Exactly as they appear below, repeat the lines from the one with "the worker in orange helmet at point (472, 348): 7797" through the one with "the wooden plank at point (366, 495): 5644", and no others.

Material supplied:
* * *
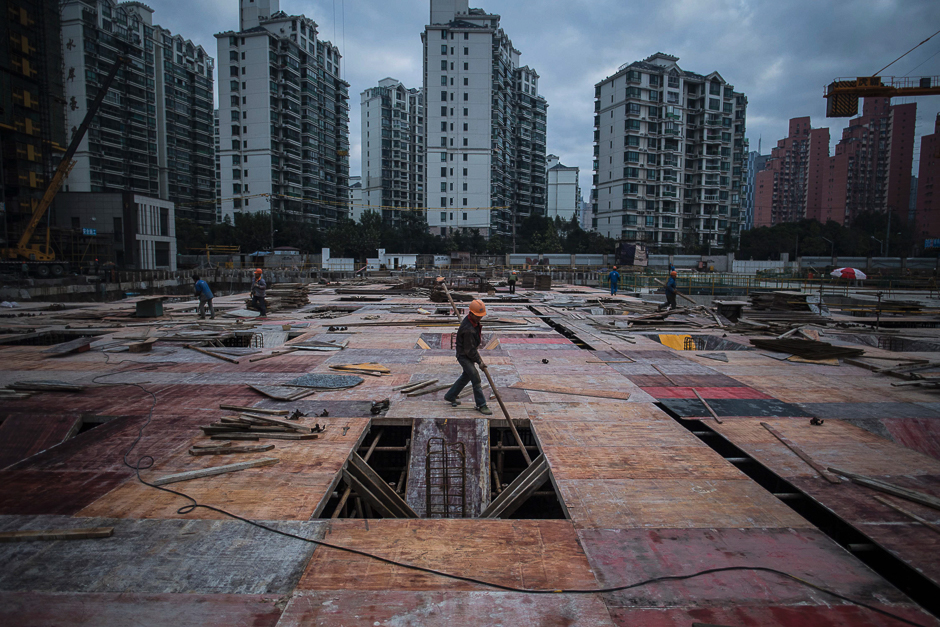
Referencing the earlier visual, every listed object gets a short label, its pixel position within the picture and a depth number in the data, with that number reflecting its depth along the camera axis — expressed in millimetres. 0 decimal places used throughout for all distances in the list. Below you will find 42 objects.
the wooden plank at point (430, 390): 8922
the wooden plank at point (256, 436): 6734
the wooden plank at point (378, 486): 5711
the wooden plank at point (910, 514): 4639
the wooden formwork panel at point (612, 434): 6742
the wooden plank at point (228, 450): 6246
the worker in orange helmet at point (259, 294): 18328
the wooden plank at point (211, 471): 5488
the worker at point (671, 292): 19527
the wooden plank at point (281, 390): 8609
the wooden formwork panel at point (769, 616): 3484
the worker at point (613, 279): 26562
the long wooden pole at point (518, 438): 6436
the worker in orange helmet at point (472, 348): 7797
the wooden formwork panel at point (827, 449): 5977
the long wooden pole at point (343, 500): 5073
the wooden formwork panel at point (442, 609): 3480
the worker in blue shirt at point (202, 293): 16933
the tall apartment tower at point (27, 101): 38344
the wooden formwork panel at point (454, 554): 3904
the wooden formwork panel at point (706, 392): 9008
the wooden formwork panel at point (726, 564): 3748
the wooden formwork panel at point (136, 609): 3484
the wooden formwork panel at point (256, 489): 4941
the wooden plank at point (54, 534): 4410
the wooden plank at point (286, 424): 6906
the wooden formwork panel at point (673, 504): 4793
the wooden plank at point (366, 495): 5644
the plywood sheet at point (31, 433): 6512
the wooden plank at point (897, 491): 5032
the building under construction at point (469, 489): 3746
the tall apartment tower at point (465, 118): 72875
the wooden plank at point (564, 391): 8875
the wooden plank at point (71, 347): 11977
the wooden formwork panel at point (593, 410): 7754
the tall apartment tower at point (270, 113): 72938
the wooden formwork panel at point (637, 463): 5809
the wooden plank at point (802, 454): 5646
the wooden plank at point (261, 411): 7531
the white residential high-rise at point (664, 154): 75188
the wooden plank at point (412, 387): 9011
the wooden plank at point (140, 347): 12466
* * *
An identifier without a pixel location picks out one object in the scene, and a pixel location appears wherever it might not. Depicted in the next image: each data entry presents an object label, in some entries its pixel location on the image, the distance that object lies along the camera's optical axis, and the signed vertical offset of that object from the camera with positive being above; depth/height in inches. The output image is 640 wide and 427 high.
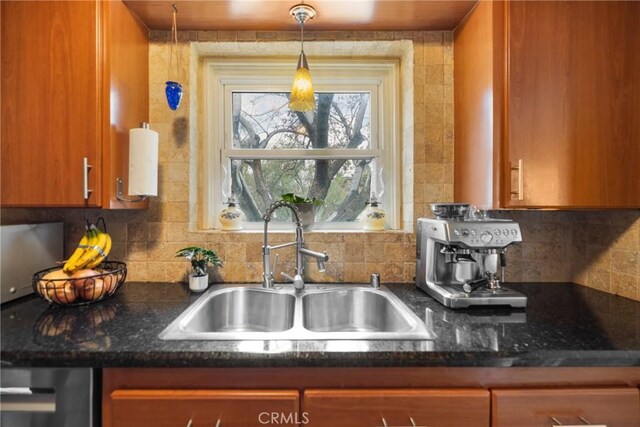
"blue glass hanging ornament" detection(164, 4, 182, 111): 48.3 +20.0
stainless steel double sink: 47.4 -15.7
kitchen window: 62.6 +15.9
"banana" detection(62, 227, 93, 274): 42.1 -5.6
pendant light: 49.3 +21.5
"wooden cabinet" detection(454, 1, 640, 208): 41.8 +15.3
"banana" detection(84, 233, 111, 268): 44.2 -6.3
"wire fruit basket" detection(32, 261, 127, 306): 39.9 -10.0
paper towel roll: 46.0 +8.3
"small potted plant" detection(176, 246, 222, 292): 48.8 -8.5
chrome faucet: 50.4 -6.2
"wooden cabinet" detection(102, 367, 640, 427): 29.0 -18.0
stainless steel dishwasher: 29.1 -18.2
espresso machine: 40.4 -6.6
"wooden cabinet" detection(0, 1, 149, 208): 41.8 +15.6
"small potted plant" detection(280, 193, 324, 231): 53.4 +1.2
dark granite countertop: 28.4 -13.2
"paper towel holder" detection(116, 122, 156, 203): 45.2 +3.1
* * *
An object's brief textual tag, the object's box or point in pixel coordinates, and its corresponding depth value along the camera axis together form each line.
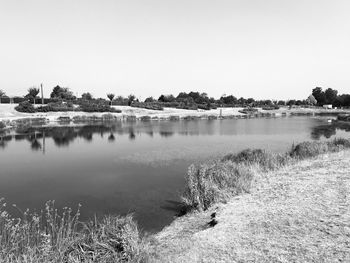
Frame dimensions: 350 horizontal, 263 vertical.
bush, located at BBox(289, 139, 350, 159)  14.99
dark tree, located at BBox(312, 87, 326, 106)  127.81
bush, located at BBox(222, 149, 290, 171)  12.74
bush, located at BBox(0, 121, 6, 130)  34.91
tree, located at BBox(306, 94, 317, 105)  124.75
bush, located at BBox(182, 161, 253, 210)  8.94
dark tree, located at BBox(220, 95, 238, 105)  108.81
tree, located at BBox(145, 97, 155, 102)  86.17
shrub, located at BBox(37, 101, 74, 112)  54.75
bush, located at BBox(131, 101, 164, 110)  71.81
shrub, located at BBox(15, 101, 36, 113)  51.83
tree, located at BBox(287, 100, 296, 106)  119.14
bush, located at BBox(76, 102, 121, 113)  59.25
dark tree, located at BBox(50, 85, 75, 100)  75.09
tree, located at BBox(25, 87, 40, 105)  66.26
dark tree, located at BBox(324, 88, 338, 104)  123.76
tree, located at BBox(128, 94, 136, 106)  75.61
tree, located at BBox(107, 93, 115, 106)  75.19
* * *
Reply:
the worker in orange helmet at point (472, 348): 7797
the wooden formwork panel at point (827, 449): 5977
the long wooden pole at point (343, 500): 5073
the wooden formwork panel at point (442, 609): 3480
the worker in blue shirt at point (202, 293): 16933
the tall apartment tower at point (27, 101): 38344
the wooden formwork panel at point (454, 554): 3904
the wooden formwork panel at point (706, 392): 9008
the wooden formwork panel at point (726, 564): 3748
the wooden formwork panel at point (136, 609): 3484
the wooden formwork panel at point (256, 489): 4941
the wooden plank at point (54, 534): 4410
the wooden plank at point (286, 424): 6906
the wooden formwork panel at point (673, 504): 4793
the wooden plank at point (366, 495): 5644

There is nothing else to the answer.